Il Cavaliere e la
dignità violata
Berlusconi ripete spesso che "la maggioranza degli italiani è con me". Ma forse
pensa che quando parla di donne la totalità degli italiani (uomini ) è con lui.
Il silenzio protratto di molti, troppi uomini su come il premier tratta e
descrive le donne, sembrerebbe provare che egli rappresenta davvero il costume
di una gran parte dei maschi. Anche alcuni leader dell´opposizione,
quando si cominciò a sapere di escort e festini, dissero che erano affari
privati e che la politica non doveva infilarsi sotto le lenzuola. Poi però si
seppe che spesso le lenzuola vennero usate come trampolino per poltrone, affari
e clientele e allora la tesi giustificativa del "privato" non tenne più.
Naturalmente, il ricorso al privato é ancora l´arma più brandita dal leader e da
chi lo sostiene anche con la strategia del dileggio contro chi la mette in
discussione. E tutto viene liquidato con l´accusa dell´invidia, la quale è un
vizio privato non giustificabile; é un vizio e basta.

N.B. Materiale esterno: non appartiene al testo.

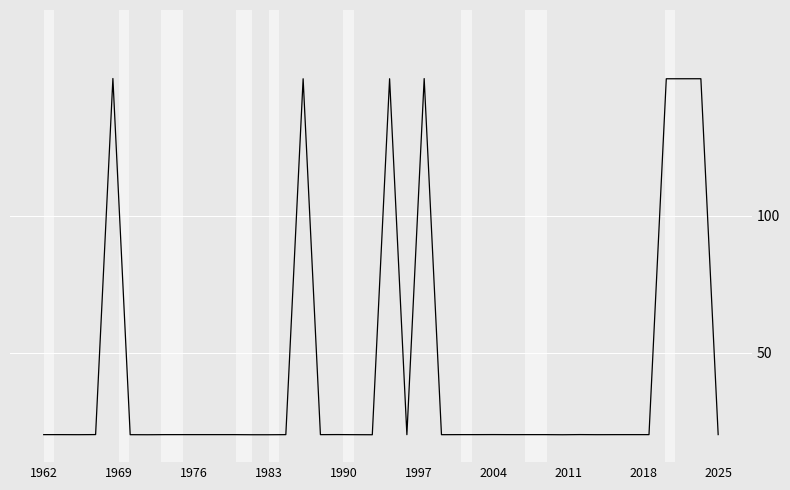

What is the maximum value shown in the chart?

150.0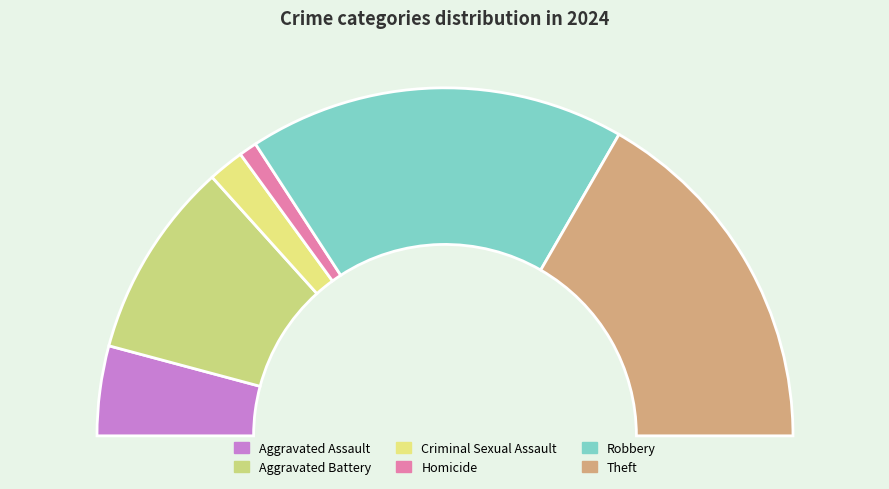

Count the number of slices in the pie.

6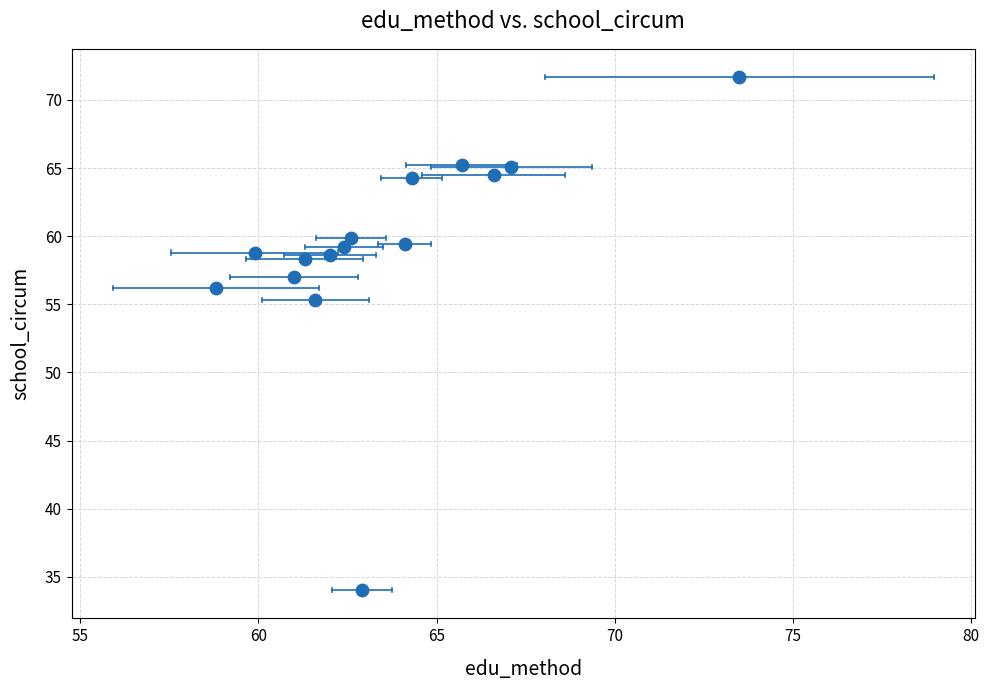

What Y value in the scatter plot is closest to 52?

55.3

La donna, dice il Signor Berlusconi, è il più bel dono che il creato ci (leggi:
a noi uomini, non al genere umano) ha dato. La logica è vecchia come il mondo ma
sempre nuova: noi siamo state create ed educate per alleggerire il peso di
chi ha potere e responsabilità. Noi siamo solo privato. Se
proviamo a essere noi, né doni né veline, allora siamo niente, oggetto di offesa
e di attacco: brutte, vecchie, e via di seguito. Anche in questo caso
l´accusa di invidia viene usata per squalificare le nostre ragioni: perché,
presumibilmente, se fossimo giovani e belle non ci offenderebbe essere
trattate come un dono. Se ci offende, ecco la conclusione della filosofia
dell´invidia del signor Berlusconi, è perché nessuno ci vuole più come un dono.
Risultato: a bocca chiusa siamo accettate sempre, da giovani o vecchie, se belle
o brutte; ma se usiamo il cervello siamo offese sempre: se belle perché pensare
non si addice alla bellezza, se brutte perché pensare è germe di invidia.
La
logica é chiara: il leader del nostro paese usa le armi del maschilismo più
trito per azzerare nelle abitudini la cultura dei diritti e dell´eguale dignità
che generazioni di donne e di uomini hanno con durissima fatica costruito.
Si potrebbe dire che la sua è una logica controrivoluzionaria da manuale, una
truculenta reazione contro una cultura che ci ha consentito di essere cittadine
uguali fra cittadini uguali. Con una precisazione importante: non è la presenza
nel pubblico che ci viene tolta; molto più subdolamente, è l´autonomia, la
scelta competente di poter essere parte del pubblico che ci si vuole togliere
(le poche ministre del governo sono lì perché sono gradevoli al capo, per
ragioni tutte private e soprattutto per volontà altrui). È anche per questo che
la distinzione tra pubblico e privato oggi non tiene: perché questa distinzione
ha valore solo se riposa su un presupposto di eguaglianza di dignità;
diversamente il privato è un serraglio e il pubblico uno spazio dispotico e di
fatto un´estensione del privato, dei suoi interessi e delle sue pulsioni.
Viviamo un tempo in cui i diritti dell´eguaglianza sono sotto attacco:
dall´istituzione della carta di povertà, alla demolizione della scuola pubblica
e del servizio sanitario nazionale, al trattamento di privilegio rispetto alla
legge che i potenti pretendono: tutto va nella direzione di una maggiore
diseguaglianza. E l´offesa che subiscono le donne – l´insulto alle
ragazze veline, a Rosy Bindi e a tutte noi–è la madre di tutte gli arbitri e di
tutte le diseguaglianze. E per troppo tempo questo fenomeno è stato digerito
come cibo normale, come se, appunto, il Signor Berlusconi fosse davvero
rappresentativo della mentalità generale di tutti gli italiani. è vero che
troppo spesso si vedono platee di convegni o di eventi pubblici popolate di soli
uomini, come se il genere femminile non contemplasse anche studiose oltre che
intrattenitrici. Ed è vero che purtroppo è quasi sempre solo l´occhio delle
donne a vedere questa uniformità al maschile. Certo, è bene non generalizzare.
Tuttavia non é fuori luogo ricordare anche a chi lo sa già che la dignità
violata delle donne è dignità violata per tutti, anche per gli uomini. I
quali, in una società compiutamente berlusconiana non sarebbero meno subalterni
e più autonomi delle loro concittadine.